GSC co-champion
- Conference: Gulf States Conference
- Record: 7–2 (4–1 GSC)
- Head coach: Les DeVall (5th season);
- Home stadium: Wildcat Stadium

= 1961 McNeese State Cowboys football team =

American college football season

The 1961 McNeese State Cowboys football team was an American football team that represented McNeese State College (now known as McNeese State University) as a member of the Gulf States Conference (GSC) during the 1961 college football season. In their fifth year under head coach Les DeVall, the team compiled a 7–2 (4–1 in conference games), tied for the GSC championship, and outscored opponents by a total of 207 to 85.

The team played its home games at Wildcat Stadium in Lake Charles, Louisiana.

==Schedule==

| Date | Opponent | Site | Result | Attendance | Source |
| September 16 | Pensacola NAS* | Wildcat Stadium; Lake Charles, LA; | W 24–6 | 6,000 |  |
| September 30 | Louisiana Tech | Wildcat Stadium; Lake Charles, LA; | L 16–21 | 7,500–8,000 |  |
| October 7 | Arlington State* | Wildcat Stadium; Lake Charles, LA; | L 19–22 | 5,500 |  |
| October 14 | at Northeast Louisiana State | Brown Stadium; Monroe, LA; | W 7–0 | 4,500–4,800 |  |
| October 21 | at Instituto Politécnico Nacional* | Estadio Olímpico Universitario; Mexico City, Mexico; | W 60–8 | 30,000 |  |
| October 28 | at Louisiana College* | Alumni Stadium; Pineville, LA; | W 7–6 | 6,000 |  |
| November 4 | at Northwestern State | Demon Stadium; Natchitoches, LA (rivalry); | W 28–14 | 7,000 |  |
| November 11 | No. 3 Southeastern Louisiana | Wildcat Stadium; Lake Charles, LA; | W 21–8 | 7,400 |  |
| November 18 | at Southwestern Louisiana | McNaspy Stadium; Lafayette, LA (rivalry); | W 25–0 | 6,000 |  |
*Non-conference game; Rankings from AP Poll released prior to the game;

==Statistics==
The Cowboys gained 2,666 yards of total offense (296.2 per game) consisting of 1,476 rushing yards (164.0 per game) and 1,190 passing yards (132.2 per game). On defense, they allowed opponents to gain 1,836 yards (204.1 per game), including 1,085 rushing yards (120.6 per game) and 752 passing yards (83.6 per game).

Senior quarterbacks Don Breaux and Nolan Viator led the offense. Breaux completed 55 of 103 passes for 713 yards with nine touchdowns and four interceptions. He also led the team with 724 yards of total offense. Viator completed 25 of 56 passes for 410 yards with four touchdowns and one interceptions. He also tallied 195 passing yards and ranked second on the team with 605 yards of total offense.

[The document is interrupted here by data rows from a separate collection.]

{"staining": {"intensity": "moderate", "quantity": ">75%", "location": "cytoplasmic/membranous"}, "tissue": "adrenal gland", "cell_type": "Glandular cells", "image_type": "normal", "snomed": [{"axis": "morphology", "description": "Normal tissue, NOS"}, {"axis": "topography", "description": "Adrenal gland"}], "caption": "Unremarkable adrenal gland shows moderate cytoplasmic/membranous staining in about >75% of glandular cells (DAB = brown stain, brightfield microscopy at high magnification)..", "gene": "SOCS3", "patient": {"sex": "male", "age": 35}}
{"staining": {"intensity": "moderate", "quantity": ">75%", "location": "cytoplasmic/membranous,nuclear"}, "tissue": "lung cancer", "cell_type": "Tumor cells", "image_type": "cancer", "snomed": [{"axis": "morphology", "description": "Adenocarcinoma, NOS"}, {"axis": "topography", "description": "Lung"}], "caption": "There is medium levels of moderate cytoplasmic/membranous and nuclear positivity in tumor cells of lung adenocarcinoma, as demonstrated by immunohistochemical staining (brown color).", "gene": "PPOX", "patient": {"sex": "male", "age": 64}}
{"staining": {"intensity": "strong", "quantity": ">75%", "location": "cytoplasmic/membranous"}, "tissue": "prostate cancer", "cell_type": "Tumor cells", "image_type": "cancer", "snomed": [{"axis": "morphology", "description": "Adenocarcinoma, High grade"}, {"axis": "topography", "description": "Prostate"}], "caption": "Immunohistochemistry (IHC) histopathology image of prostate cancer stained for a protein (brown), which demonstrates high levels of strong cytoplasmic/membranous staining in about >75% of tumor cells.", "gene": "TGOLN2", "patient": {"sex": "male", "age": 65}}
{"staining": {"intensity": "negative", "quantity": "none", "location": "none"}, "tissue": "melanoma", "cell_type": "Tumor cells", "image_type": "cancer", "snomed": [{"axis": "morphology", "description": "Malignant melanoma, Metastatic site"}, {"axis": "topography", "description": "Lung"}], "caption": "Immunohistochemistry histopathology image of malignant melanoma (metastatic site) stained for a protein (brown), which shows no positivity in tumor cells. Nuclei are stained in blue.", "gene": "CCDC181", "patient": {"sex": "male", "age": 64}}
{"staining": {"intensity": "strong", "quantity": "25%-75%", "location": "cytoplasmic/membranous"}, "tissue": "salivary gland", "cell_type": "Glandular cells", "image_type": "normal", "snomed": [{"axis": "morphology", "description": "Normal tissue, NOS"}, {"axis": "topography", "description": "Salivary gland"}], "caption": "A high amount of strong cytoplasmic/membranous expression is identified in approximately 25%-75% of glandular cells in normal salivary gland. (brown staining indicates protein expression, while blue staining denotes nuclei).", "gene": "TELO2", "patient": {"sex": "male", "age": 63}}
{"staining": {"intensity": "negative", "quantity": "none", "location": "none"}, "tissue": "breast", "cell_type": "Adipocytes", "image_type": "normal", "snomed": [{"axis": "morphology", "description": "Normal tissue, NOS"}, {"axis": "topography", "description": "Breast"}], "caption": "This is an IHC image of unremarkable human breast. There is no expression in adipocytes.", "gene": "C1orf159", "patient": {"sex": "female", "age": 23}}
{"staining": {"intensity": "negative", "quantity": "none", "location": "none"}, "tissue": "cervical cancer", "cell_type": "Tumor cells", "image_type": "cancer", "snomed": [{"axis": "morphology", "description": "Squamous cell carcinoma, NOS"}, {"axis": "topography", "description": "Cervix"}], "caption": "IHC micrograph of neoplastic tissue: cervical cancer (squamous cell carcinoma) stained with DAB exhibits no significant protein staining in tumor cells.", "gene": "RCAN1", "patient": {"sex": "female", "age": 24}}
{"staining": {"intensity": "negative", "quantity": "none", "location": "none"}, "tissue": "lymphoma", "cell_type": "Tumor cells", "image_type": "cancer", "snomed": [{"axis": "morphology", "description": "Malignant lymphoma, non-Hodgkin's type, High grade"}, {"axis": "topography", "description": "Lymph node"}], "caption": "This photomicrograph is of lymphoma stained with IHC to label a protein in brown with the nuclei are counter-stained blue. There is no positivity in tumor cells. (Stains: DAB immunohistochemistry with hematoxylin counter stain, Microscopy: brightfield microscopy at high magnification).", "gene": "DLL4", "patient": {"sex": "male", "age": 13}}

Fullback Don Bossier led the team with 499 rushing yards on 116 carries. He also led the team in scoring with 36 points on six touchdowns.

Halfback Lloyd Guillot ranked second in rushing with 248 yards on 46 carries, an average of 5.4 yards per carry.

End Jay Hebert set two school receiving records with 19 receptions and 292 yards. Halfback Charles Stevenson (15 receptions, 207 yards).

==Awards and honors==
Guard Johnny Steed received the "outstanding lineman" award in the Gulf Coast Conference, and Les DeVall was selected as the coach of the year. Four McNeese players were selected to the first team of the 1961 All-Gulf States Conference football team: quarterback Don Breaux; back Don Bossler; end Tom Sestak; and guard Johnny Steed. Two others were named to the second team: end Jay Hebert; and tackle Julius Fincke.